PROBLEM:
Word for word, restate the lines of the data below between those holding "left hip: (908, 478)" and "right back paw: (127, 586)", inclusive; pictures do not belong in the copy.

★ ★ ★ ★ ★

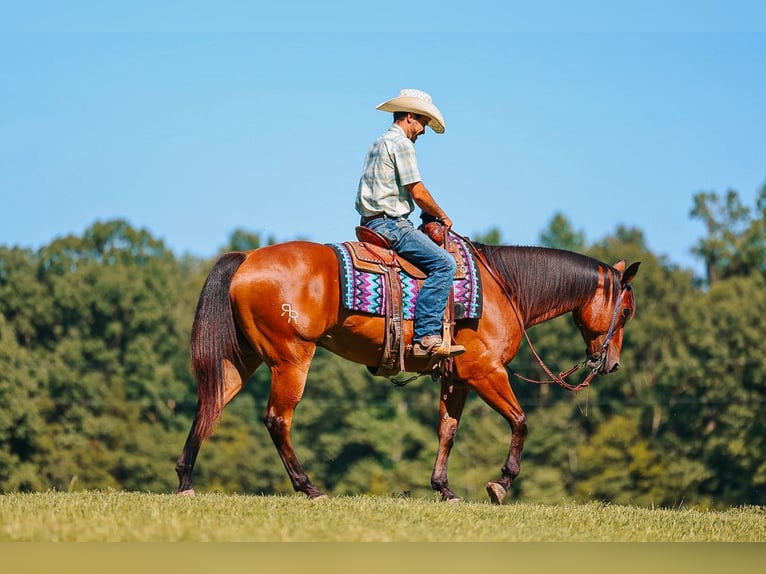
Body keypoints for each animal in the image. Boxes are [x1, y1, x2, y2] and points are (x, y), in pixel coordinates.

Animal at [175, 237, 639, 504]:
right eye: (627, 311)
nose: (611, 363)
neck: (503, 288)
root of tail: (247, 257)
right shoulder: (486, 372)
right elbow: (521, 420)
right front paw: (501, 483)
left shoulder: (456, 378)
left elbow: (447, 430)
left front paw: (444, 488)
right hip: (291, 358)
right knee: (277, 420)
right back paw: (309, 487)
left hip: (244, 359)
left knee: (210, 408)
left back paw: (184, 480)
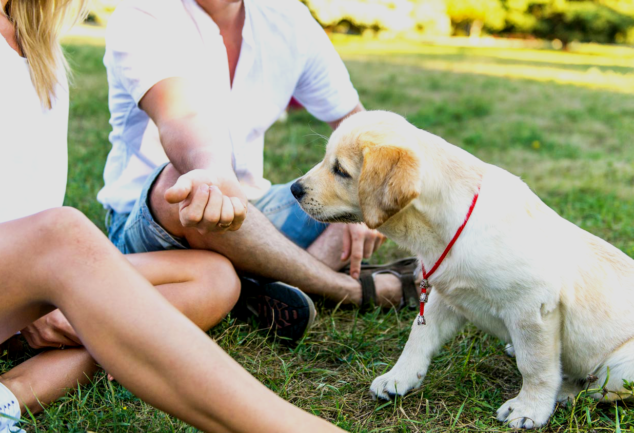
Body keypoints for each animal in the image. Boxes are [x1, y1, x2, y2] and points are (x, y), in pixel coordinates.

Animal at [292, 109, 634, 426]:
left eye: (340, 170)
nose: (294, 189)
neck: (450, 228)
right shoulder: (446, 295)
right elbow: (417, 338)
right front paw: (398, 378)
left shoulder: (533, 307)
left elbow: (535, 366)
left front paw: (529, 409)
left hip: (620, 365)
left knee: (600, 388)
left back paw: (565, 393)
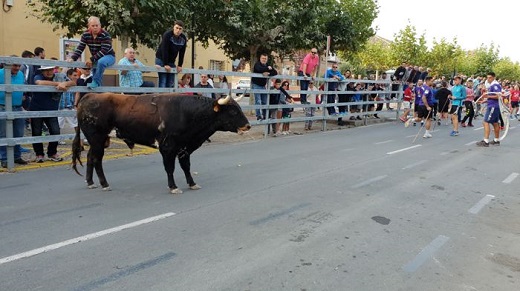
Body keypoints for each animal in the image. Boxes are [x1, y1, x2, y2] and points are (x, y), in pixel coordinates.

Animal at [72, 93, 251, 194]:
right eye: (233, 111)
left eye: (239, 108)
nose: (248, 125)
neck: (187, 113)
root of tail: (89, 96)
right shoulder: (168, 147)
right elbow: (170, 168)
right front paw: (173, 187)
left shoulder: (185, 147)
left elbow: (186, 167)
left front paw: (192, 183)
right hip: (97, 138)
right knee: (97, 159)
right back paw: (104, 184)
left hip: (98, 140)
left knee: (90, 157)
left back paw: (90, 182)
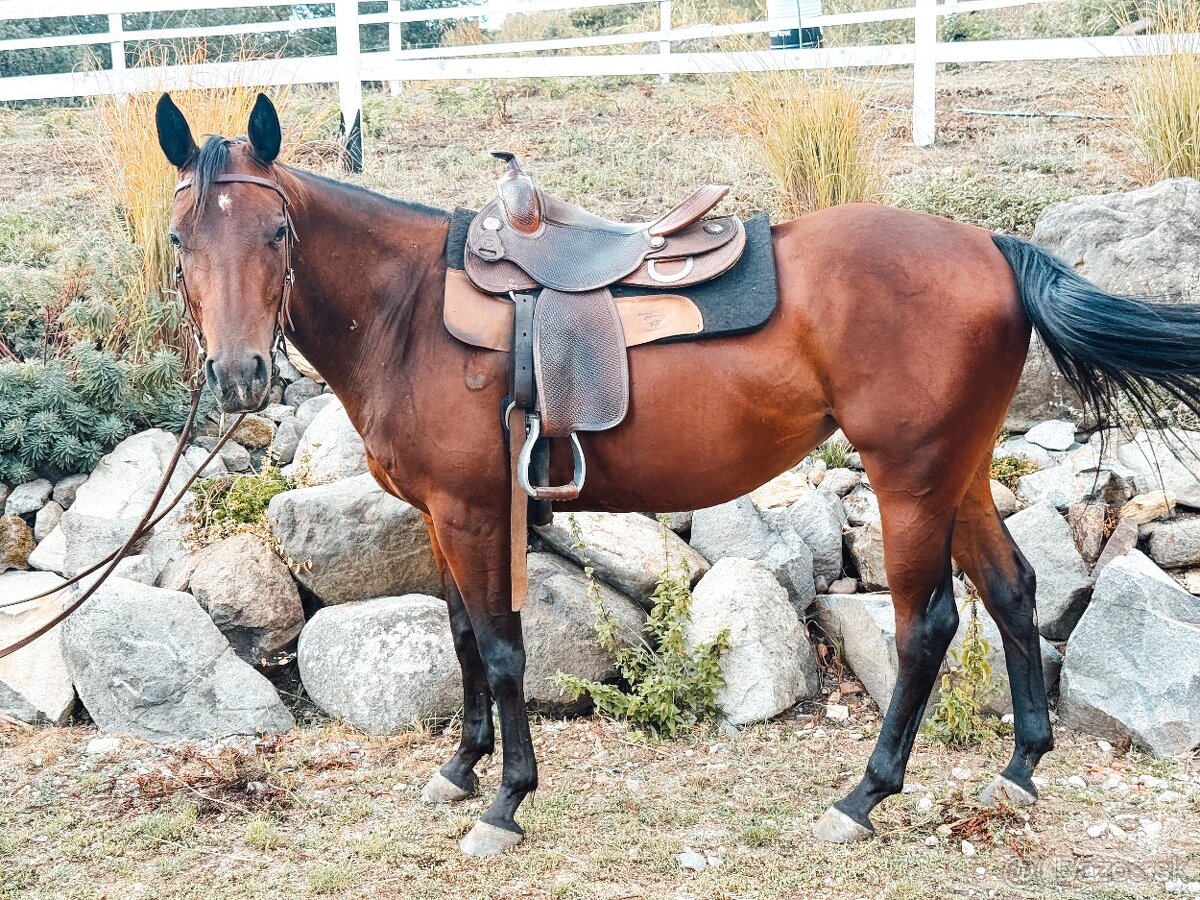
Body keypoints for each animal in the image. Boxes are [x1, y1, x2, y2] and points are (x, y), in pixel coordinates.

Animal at [154, 91, 1200, 856]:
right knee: (1015, 591)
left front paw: (505, 802)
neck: (408, 310)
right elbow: (459, 639)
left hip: (908, 478)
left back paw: (863, 795)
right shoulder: (443, 516)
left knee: (929, 625)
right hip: (959, 469)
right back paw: (1020, 770)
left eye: (277, 236)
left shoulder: (472, 511)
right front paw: (459, 771)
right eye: (180, 242)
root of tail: (991, 246)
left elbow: (500, 648)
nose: (239, 375)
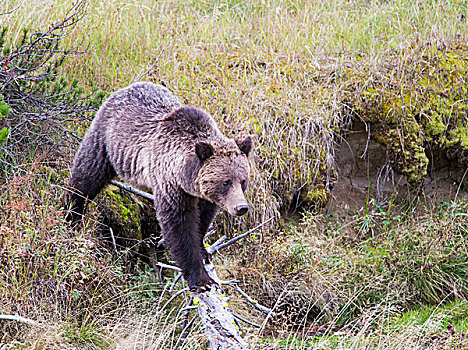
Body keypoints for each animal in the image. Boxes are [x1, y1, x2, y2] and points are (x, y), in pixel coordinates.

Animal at [66, 80, 252, 292]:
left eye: (243, 181)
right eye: (226, 181)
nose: (241, 207)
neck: (186, 176)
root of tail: (126, 88)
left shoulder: (204, 196)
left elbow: (203, 219)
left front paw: (204, 251)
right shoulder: (170, 183)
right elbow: (179, 226)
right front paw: (201, 279)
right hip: (105, 140)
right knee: (86, 177)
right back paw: (72, 216)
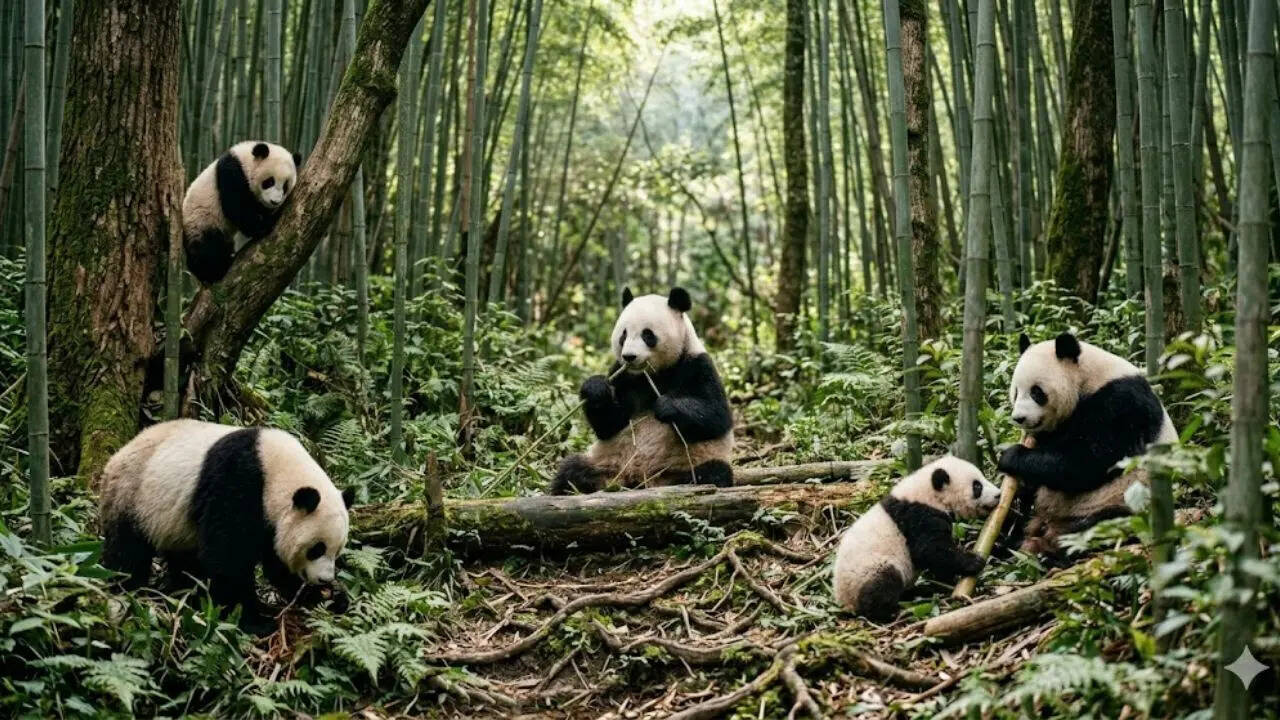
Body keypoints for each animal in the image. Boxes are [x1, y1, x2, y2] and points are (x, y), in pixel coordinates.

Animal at [99, 419, 353, 635]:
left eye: (337, 551)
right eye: (317, 549)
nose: (325, 579)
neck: (276, 470)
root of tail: (116, 456)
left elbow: (277, 566)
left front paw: (332, 599)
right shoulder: (237, 482)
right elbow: (228, 557)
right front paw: (254, 621)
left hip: (175, 523)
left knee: (184, 559)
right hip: (133, 495)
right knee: (128, 550)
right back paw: (127, 586)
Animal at [182, 140, 301, 284]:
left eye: (285, 186)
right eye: (269, 182)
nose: (275, 202)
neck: (244, 160)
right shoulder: (231, 173)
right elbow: (237, 208)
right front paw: (266, 224)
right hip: (201, 220)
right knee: (207, 249)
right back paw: (214, 270)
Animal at [549, 287, 734, 495]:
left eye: (648, 335)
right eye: (623, 335)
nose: (629, 356)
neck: (653, 374)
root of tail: (636, 479)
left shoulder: (697, 365)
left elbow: (716, 417)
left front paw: (666, 406)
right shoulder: (623, 375)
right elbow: (609, 425)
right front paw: (595, 388)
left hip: (683, 465)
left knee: (713, 472)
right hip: (606, 463)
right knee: (571, 470)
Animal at [832, 455, 1001, 621]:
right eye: (977, 486)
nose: (998, 494)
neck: (929, 494)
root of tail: (844, 601)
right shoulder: (918, 516)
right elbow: (929, 550)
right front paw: (975, 561)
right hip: (868, 569)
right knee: (882, 584)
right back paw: (889, 612)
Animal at [997, 332, 1178, 554]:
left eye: (1036, 392)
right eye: (1016, 392)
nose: (1019, 418)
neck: (1087, 378)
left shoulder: (1121, 403)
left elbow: (1088, 461)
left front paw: (1010, 455)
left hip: (1120, 501)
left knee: (1103, 523)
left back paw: (1046, 545)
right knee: (1018, 516)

★ ★ ★ ★ ★

SOLUTION FOR THIS EXERCISE:
left hip: (908, 478)
left back paw: (863, 795)
right shoulder: (443, 516)
left knee: (929, 625)
right hip: (959, 469)
right back paw: (1020, 770)
left eye: (277, 236)
left shoulder: (472, 511)
right front paw: (459, 771)
right eye: (180, 242)
root of tail: (991, 246)
left elbow: (500, 648)
nose: (239, 375)
Body keypoints for each animal in the image. Boxes are [x1, y1, x2, y2] and points are (x, y), in pixel coordinates.

Animal at [66, 80, 252, 292]:
left eye: (243, 181)
right eye: (226, 181)
nose: (241, 207)
neck: (186, 176)
root of tail: (126, 88)
left shoulder: (204, 196)
left elbow: (203, 219)
left front paw: (204, 251)
right shoulder: (170, 183)
right elbow: (179, 226)
right front paw: (201, 279)
right hip: (105, 140)
right knee: (86, 177)
right back paw: (72, 216)
Body keypoints for each animal in the image. Boxes are [x1, y1, x2, y2] and points are (x, y), in pixel coordinates.

Animal at [99, 419, 353, 635]:
left eye: (337, 551)
right eye: (317, 549)
nose: (325, 579)
neck: (276, 470)
root of tail: (116, 456)
left elbow: (277, 566)
left front paw: (332, 599)
right shoulder: (237, 482)
right elbow: (228, 557)
right front paw: (254, 621)
left hip: (175, 523)
left knee: (184, 559)
right hip: (133, 495)
right knee: (128, 550)
right back paw: (127, 586)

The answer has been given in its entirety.